* Input material:
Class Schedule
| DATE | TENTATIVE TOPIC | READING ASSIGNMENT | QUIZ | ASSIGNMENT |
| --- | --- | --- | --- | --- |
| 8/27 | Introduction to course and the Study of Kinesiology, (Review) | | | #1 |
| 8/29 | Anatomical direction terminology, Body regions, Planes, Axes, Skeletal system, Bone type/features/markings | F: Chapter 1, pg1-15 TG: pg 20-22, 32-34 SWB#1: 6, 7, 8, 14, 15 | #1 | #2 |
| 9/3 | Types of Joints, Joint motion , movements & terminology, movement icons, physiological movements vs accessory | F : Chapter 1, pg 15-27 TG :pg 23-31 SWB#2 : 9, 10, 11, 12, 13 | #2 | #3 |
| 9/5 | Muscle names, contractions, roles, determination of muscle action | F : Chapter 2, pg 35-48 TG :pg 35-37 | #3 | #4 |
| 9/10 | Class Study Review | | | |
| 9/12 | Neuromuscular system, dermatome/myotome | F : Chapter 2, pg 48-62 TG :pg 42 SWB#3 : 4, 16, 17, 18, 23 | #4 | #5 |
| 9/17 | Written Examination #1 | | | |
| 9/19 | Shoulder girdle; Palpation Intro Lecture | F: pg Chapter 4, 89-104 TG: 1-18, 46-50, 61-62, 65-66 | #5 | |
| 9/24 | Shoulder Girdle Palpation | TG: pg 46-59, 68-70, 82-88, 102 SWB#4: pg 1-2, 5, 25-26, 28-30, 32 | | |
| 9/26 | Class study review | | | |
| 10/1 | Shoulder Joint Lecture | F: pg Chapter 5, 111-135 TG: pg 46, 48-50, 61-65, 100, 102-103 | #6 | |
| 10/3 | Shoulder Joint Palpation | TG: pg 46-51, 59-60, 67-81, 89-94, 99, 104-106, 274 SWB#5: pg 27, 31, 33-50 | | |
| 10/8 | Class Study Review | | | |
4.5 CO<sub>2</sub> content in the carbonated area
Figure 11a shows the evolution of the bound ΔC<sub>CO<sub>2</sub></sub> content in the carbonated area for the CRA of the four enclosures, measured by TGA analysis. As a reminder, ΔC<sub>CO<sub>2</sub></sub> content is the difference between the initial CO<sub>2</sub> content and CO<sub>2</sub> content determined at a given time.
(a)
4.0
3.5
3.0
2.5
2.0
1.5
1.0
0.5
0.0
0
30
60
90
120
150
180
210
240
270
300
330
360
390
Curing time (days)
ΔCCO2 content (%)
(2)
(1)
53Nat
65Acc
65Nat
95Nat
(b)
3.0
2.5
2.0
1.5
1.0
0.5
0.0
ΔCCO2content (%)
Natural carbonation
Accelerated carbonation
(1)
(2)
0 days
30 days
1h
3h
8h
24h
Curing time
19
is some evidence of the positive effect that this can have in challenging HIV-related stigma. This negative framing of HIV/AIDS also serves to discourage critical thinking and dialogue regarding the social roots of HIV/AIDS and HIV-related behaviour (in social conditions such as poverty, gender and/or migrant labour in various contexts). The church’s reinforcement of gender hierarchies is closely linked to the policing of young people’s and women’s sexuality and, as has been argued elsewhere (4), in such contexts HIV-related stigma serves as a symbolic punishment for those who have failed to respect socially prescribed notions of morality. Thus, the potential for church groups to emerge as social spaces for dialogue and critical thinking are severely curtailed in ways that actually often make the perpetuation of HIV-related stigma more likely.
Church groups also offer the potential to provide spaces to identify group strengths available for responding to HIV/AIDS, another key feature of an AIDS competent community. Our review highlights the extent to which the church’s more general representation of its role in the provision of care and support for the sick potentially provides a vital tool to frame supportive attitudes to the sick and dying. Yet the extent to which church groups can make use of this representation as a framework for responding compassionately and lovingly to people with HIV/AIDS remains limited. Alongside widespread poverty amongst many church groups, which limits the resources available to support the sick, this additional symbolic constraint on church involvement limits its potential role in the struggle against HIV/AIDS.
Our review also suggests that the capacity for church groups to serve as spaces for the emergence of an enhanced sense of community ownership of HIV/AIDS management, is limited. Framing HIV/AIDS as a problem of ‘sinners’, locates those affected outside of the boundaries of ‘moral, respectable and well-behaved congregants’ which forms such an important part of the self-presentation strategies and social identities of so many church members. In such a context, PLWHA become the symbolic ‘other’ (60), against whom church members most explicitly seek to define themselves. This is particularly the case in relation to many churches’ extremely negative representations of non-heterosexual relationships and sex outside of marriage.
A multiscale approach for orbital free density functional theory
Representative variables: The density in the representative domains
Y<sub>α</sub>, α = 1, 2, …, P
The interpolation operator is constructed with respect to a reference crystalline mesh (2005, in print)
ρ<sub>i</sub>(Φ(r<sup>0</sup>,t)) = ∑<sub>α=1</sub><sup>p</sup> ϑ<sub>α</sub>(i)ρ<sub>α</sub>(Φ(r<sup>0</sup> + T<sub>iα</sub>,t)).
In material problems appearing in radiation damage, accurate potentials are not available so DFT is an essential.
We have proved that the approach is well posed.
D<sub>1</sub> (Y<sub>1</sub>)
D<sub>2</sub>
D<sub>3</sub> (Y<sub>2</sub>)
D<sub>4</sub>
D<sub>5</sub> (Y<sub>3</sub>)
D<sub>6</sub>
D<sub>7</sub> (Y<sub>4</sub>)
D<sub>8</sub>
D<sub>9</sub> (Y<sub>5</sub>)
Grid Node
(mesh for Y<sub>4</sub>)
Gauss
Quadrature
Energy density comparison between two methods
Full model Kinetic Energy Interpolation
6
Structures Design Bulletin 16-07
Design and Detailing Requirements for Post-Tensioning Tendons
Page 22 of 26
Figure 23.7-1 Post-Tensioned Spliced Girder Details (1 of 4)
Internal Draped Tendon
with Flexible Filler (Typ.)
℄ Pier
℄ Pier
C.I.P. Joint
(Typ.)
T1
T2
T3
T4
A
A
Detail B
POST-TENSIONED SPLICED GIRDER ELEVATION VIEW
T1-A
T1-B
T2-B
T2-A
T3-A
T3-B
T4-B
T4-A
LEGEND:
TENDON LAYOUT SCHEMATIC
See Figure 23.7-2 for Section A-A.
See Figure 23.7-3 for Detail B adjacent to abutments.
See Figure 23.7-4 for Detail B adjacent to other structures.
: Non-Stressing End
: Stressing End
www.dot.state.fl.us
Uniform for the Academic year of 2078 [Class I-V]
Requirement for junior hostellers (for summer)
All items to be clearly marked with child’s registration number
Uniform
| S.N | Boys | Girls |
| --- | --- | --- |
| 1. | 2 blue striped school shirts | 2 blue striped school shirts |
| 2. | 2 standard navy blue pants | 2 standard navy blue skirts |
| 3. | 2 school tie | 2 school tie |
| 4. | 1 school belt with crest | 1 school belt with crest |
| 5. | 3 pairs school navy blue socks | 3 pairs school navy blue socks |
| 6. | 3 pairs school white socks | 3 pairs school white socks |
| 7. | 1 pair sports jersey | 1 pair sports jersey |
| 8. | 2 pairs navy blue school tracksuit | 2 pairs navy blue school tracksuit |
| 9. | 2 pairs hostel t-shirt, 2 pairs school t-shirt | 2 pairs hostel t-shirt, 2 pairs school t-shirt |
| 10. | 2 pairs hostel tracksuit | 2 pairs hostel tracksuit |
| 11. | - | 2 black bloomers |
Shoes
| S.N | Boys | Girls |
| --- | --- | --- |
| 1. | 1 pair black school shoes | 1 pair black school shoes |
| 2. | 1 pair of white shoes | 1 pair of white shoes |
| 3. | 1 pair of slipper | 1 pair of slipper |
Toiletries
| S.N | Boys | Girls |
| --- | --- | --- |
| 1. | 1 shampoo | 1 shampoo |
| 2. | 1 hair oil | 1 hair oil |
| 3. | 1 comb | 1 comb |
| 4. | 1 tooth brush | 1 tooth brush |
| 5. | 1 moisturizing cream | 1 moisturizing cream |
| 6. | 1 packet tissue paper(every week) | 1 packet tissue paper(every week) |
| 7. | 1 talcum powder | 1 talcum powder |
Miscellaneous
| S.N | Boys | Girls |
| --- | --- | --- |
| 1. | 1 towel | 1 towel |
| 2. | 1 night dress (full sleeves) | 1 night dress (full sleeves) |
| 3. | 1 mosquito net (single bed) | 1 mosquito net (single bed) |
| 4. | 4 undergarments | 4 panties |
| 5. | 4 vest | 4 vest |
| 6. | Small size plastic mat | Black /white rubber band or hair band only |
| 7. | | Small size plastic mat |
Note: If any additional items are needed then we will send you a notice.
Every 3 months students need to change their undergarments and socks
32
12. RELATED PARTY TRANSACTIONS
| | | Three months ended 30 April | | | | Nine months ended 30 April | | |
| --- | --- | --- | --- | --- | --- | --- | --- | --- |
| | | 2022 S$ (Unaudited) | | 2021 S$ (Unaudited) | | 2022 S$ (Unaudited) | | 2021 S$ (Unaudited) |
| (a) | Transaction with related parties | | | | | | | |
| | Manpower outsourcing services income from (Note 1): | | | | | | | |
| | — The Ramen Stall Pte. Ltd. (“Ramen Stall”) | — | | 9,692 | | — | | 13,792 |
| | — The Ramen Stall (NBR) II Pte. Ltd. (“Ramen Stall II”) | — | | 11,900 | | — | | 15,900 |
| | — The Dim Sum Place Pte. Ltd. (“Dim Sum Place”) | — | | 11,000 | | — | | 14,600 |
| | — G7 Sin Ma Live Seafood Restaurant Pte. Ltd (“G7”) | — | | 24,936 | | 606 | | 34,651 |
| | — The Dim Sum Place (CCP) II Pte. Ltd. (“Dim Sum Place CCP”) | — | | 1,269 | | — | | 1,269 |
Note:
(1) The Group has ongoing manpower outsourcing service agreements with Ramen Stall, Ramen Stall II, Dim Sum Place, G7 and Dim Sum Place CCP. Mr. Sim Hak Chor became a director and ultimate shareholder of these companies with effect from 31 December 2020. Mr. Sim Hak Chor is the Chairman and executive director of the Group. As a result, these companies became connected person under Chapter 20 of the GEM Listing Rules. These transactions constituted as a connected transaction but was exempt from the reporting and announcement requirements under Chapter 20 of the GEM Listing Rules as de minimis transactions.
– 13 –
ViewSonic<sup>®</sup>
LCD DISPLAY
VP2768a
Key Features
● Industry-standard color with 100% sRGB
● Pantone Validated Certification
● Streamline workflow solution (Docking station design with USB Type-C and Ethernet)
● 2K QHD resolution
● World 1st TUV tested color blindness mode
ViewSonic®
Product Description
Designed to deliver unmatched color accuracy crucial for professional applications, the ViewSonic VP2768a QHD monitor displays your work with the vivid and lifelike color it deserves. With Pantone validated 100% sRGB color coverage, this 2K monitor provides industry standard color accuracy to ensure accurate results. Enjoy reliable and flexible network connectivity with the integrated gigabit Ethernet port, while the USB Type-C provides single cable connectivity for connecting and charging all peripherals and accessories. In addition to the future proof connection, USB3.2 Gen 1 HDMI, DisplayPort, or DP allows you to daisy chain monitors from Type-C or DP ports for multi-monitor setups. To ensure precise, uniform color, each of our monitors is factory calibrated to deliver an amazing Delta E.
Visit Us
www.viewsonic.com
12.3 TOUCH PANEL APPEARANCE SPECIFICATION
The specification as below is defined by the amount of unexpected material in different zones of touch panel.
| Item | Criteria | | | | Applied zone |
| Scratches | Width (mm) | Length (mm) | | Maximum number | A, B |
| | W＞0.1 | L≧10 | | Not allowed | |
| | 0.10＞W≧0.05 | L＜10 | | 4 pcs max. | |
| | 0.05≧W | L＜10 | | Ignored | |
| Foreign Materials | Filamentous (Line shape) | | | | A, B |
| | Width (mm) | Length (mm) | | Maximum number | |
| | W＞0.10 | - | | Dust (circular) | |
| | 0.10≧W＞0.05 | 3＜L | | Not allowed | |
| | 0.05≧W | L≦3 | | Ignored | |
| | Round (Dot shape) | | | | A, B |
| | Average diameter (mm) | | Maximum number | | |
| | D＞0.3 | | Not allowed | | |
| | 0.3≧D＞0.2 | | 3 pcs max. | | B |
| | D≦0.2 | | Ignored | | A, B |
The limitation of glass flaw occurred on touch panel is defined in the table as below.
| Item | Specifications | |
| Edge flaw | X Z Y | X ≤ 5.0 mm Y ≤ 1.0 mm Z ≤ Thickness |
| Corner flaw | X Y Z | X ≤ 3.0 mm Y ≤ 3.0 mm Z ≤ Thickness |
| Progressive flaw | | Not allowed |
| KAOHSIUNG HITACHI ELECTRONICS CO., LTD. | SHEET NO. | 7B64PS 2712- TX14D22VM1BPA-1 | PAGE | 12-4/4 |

* Task goal: Within the data above, the lines from the one with "2K QHD resolution" to the one with "4 pcs max. | |" must be repeated exactly; no other line belongs in the answer.

* Task solution:
● 2K QHD resolution
● World 1st TUV tested color blindness mode
ViewSonic®
Product Description
Designed to deliver unmatched color accuracy crucial for professional applications, the ViewSonic VP2768a QHD monitor displays your work with the vivid and lifelike color it deserves. With Pantone validated 100% sRGB color coverage, this 2K monitor provides industry standard color accuracy to ensure accurate results. Enjoy reliable and flexible network connectivity with the integrated gigabit Ethernet port, while the USB Type-C provides single cable connectivity for connecting and charging all peripherals and accessories. In addition to the future proof connection, USB3.2 Gen 1 HDMI, DisplayPort, or DP allows you to daisy chain monitors from Type-C or DP ports for multi-monitor setups. To ensure precise, uniform color, each of our monitors is factory calibrated to deliver an amazing Delta E.
Visit Us
www.viewsonic.com
12.3 TOUCH PANEL APPEARANCE SPECIFICATION
The specification as below is defined by the amount of unexpected material in different zones of touch panel.
| Item | Criteria | | | | Applied zone |
| Scratches | Width (mm) | Length (mm) | | Maximum number | A, B |
| | W＞0.1 | L≧10 | | Not allowed | |
| | 0.10＞W≧0.05 | L＜10 | | 4 pcs max. | |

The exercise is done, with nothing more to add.